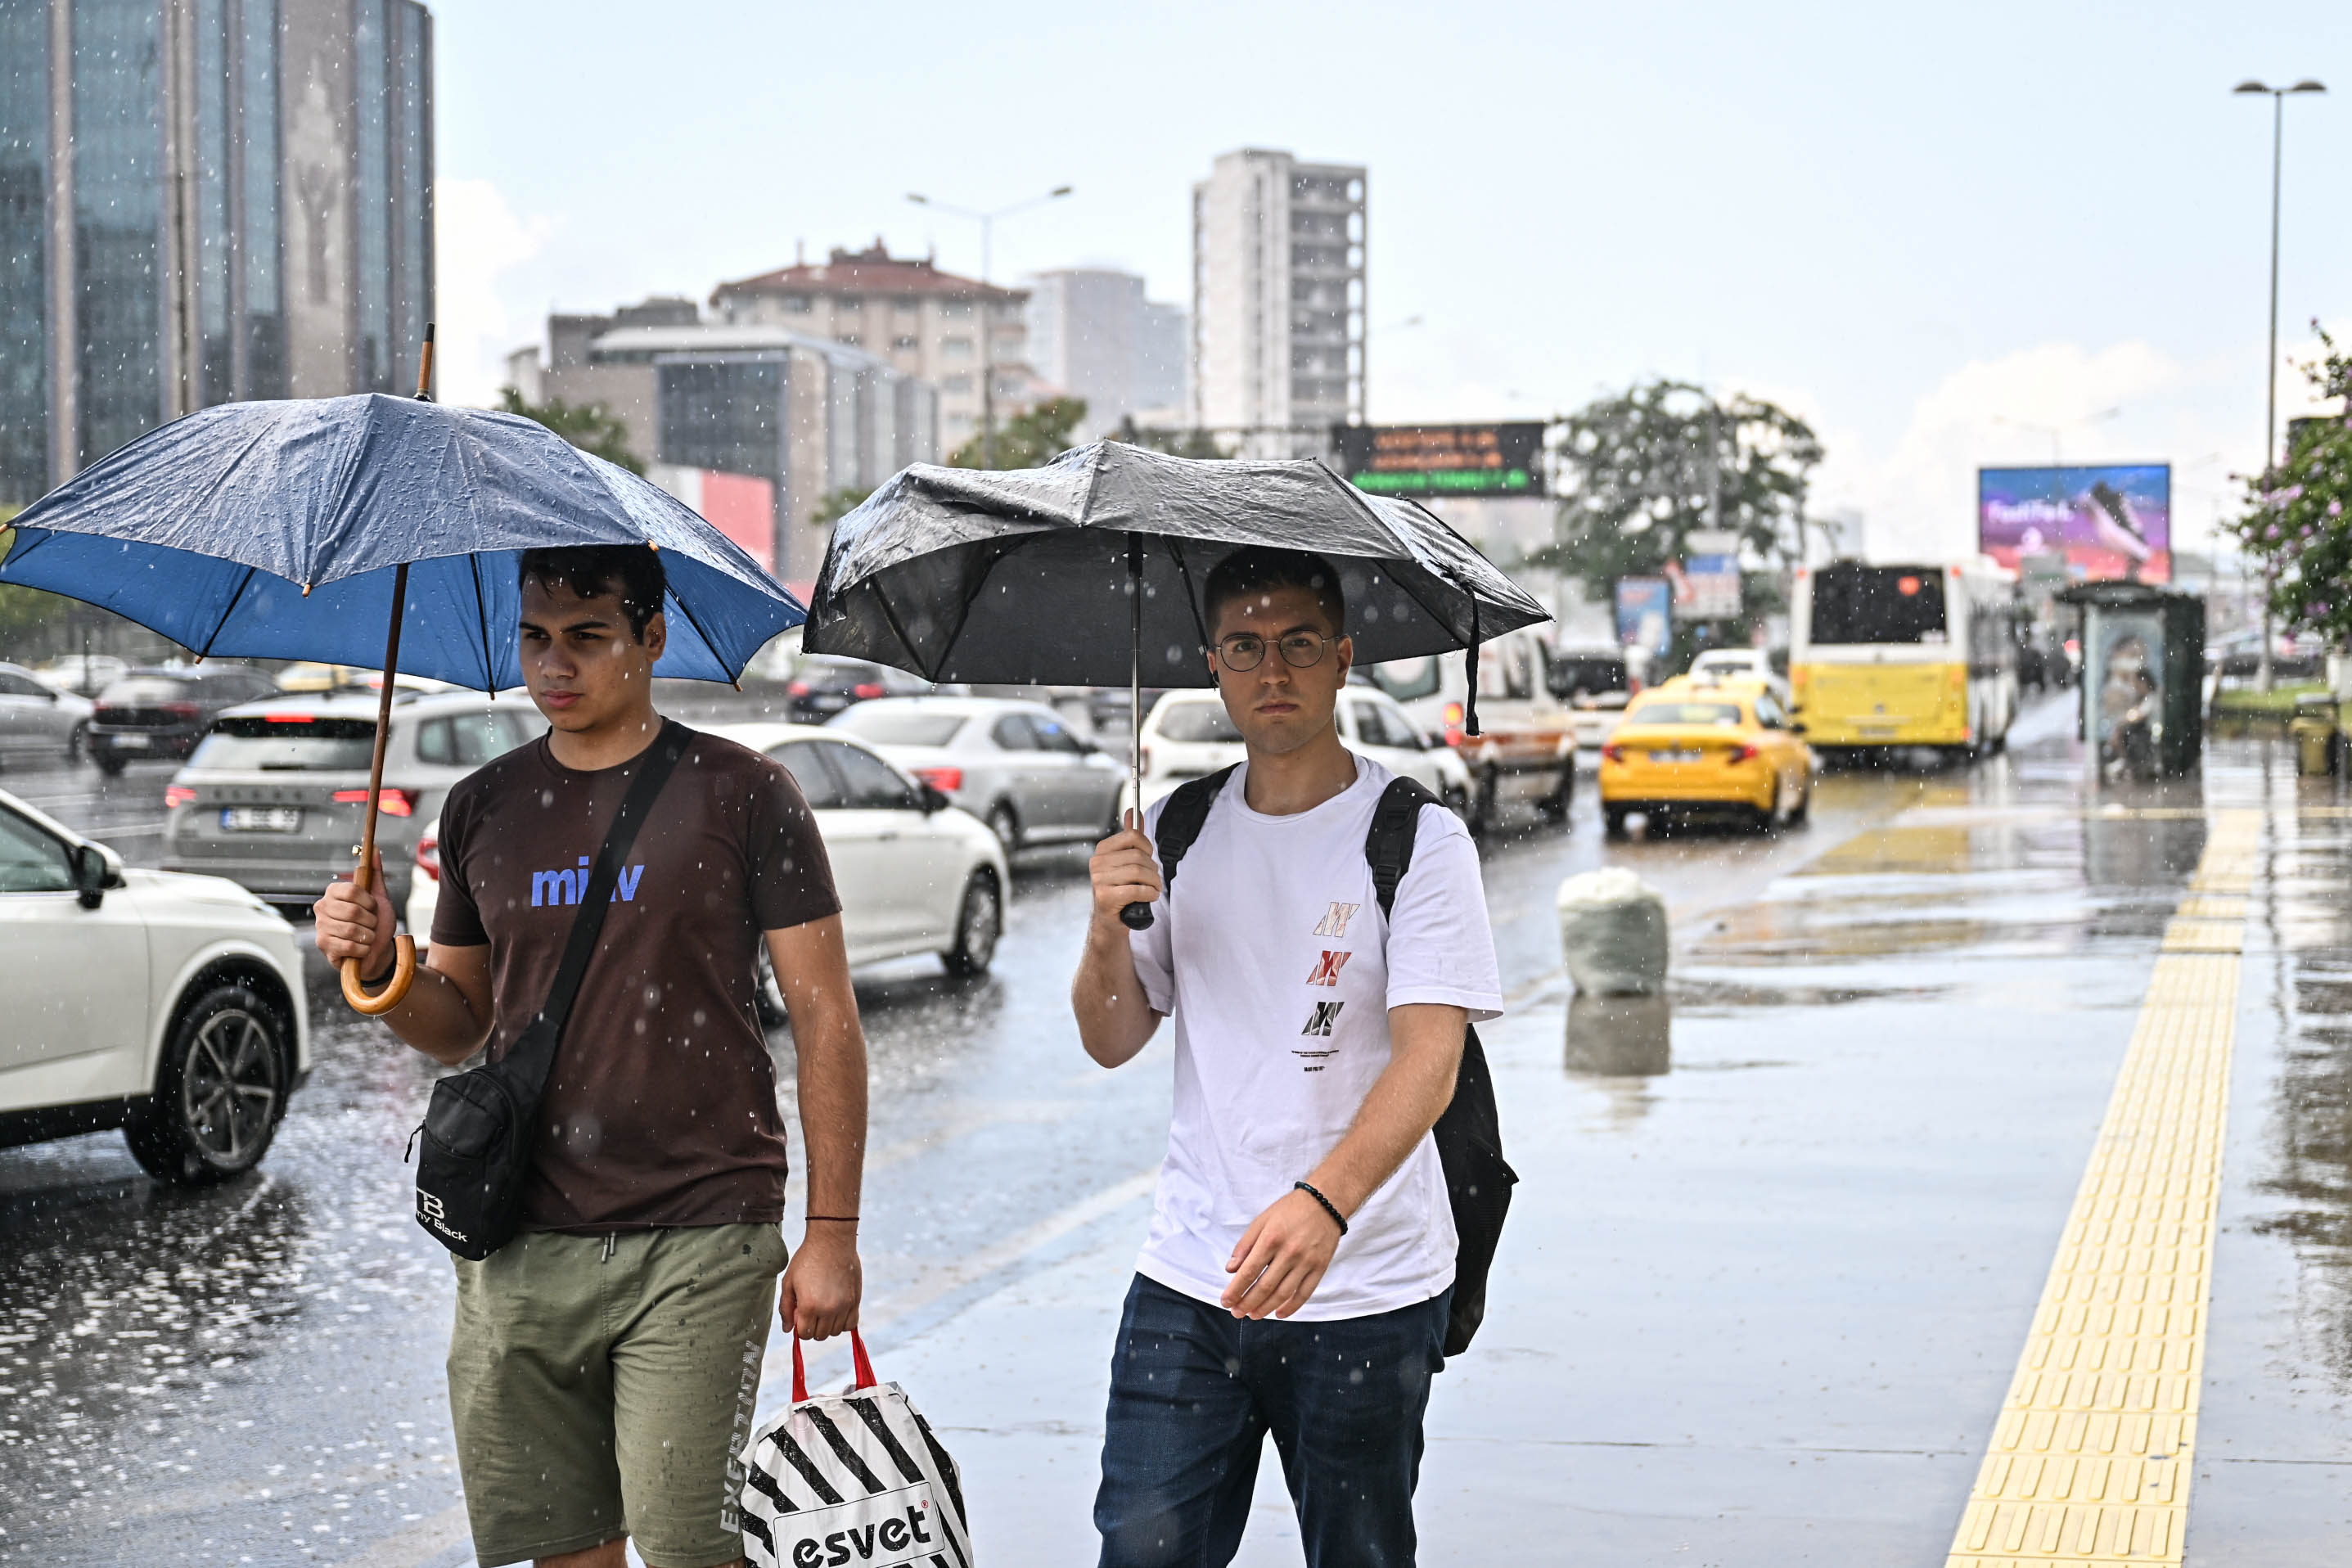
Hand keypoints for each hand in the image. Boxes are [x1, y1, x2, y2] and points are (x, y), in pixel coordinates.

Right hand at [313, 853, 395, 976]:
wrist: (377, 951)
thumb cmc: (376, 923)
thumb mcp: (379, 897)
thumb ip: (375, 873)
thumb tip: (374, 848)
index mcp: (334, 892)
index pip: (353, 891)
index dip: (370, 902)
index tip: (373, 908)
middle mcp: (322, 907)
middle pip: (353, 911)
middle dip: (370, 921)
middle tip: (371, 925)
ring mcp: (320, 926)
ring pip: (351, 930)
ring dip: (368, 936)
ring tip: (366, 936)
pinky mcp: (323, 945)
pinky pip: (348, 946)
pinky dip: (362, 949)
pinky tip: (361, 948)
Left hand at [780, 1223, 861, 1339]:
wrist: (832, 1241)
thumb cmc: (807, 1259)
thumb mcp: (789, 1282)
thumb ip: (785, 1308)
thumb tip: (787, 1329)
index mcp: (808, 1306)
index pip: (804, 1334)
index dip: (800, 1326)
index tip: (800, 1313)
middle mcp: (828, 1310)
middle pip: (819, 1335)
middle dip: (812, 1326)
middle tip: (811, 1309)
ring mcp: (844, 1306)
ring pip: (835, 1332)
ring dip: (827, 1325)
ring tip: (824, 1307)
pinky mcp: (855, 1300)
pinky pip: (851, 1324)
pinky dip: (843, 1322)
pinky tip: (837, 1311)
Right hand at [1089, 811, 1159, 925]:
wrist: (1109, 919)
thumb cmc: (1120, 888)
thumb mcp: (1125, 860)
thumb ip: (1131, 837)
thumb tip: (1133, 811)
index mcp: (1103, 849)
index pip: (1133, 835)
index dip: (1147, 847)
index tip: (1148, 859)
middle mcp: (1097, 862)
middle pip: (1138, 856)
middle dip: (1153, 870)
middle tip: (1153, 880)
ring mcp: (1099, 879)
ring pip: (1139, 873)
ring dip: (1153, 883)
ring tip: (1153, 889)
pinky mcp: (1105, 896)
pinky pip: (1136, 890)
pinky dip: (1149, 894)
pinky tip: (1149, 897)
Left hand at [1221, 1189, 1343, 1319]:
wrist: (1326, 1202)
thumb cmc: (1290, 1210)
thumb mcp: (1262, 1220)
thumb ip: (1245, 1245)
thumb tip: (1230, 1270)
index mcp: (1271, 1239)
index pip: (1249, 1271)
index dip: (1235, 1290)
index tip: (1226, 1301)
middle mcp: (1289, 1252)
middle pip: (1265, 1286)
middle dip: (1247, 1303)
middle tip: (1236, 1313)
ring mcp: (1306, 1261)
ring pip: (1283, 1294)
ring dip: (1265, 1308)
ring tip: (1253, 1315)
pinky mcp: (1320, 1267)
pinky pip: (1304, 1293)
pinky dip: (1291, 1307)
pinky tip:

• • • • • • •

Reproduce the records, all of them, word for word; omit the pictures.

Hand keypoints for each hand in the image. Boxes are [x1, y1, x2, y2] and points are (x, y), in pixel coordinates.

Right hand at [313, 853, 395, 976]:
wrist: (377, 951)
thumb cmc: (376, 923)
thumb mcp: (379, 897)
thumb ip: (375, 873)
thumb tip: (374, 848)
index mcp: (334, 892)
index pip: (353, 891)
index dip: (370, 902)
index tip: (373, 908)
middle mcp: (322, 907)
middle pip: (353, 911)
middle dip: (370, 921)
middle tip: (371, 925)
ring mcp: (320, 926)
ring pip: (351, 930)
ring dip: (368, 936)
ring tip: (366, 936)
pinky mcp: (323, 945)
pinky pip: (348, 946)
pinky dip: (362, 949)
pinky tip: (361, 948)
Left hand at [780, 1223, 861, 1339]:
wrist: (832, 1241)
thumb cmc: (807, 1259)
thumb mcp: (789, 1282)
thumb ip: (785, 1308)
thumb tip: (787, 1329)
index mcp: (808, 1306)
index pip: (804, 1334)
index dip: (800, 1326)
index tip: (800, 1313)
middle mcp: (828, 1310)
middle pip: (819, 1335)
middle dip: (812, 1326)
middle tip: (811, 1309)
ring mcp: (844, 1306)
ring pip: (835, 1332)
ring dip: (827, 1325)
ring tip: (824, 1307)
pinky mcp: (855, 1300)
pinky pip: (851, 1324)
pinky dip: (843, 1322)
pinky tip: (837, 1311)
Right hand at [1089, 811, 1159, 925]:
wrist: (1109, 919)
thumb cmc: (1120, 888)
thumb mcp: (1125, 860)
thumb ip: (1131, 837)
thumb tip: (1133, 811)
index mcp: (1103, 849)
index pip: (1133, 835)
index dip: (1147, 847)
index tip: (1148, 859)
middle mcp: (1097, 862)
middle pip: (1138, 856)
middle dip: (1153, 870)
middle tip: (1153, 880)
ring mcp: (1099, 879)
ring pip: (1139, 873)
ring dip: (1153, 883)
ring tip: (1153, 889)
pinky mcp: (1105, 896)
pinky pip: (1136, 890)
pinky dip: (1149, 894)
pinky tip: (1149, 897)
Left hand at [1221, 1189, 1343, 1319]:
wrist: (1326, 1202)
thumb cmc: (1290, 1210)
thumb mcp: (1262, 1220)
thumb ip: (1245, 1245)
thumb tip: (1230, 1270)
index mcp: (1271, 1239)
index pip: (1249, 1271)
index dip: (1235, 1290)
index tip: (1226, 1301)
middle mcp: (1289, 1252)
middle pip: (1265, 1286)
middle dip: (1247, 1303)
middle tip: (1236, 1313)
ring mcp: (1306, 1261)
ring pip: (1283, 1294)
ring dip: (1265, 1308)
ring tip: (1253, 1315)
pinky mcp: (1320, 1267)
pinky pip: (1304, 1293)
pinky dip: (1291, 1307)
pinky tip:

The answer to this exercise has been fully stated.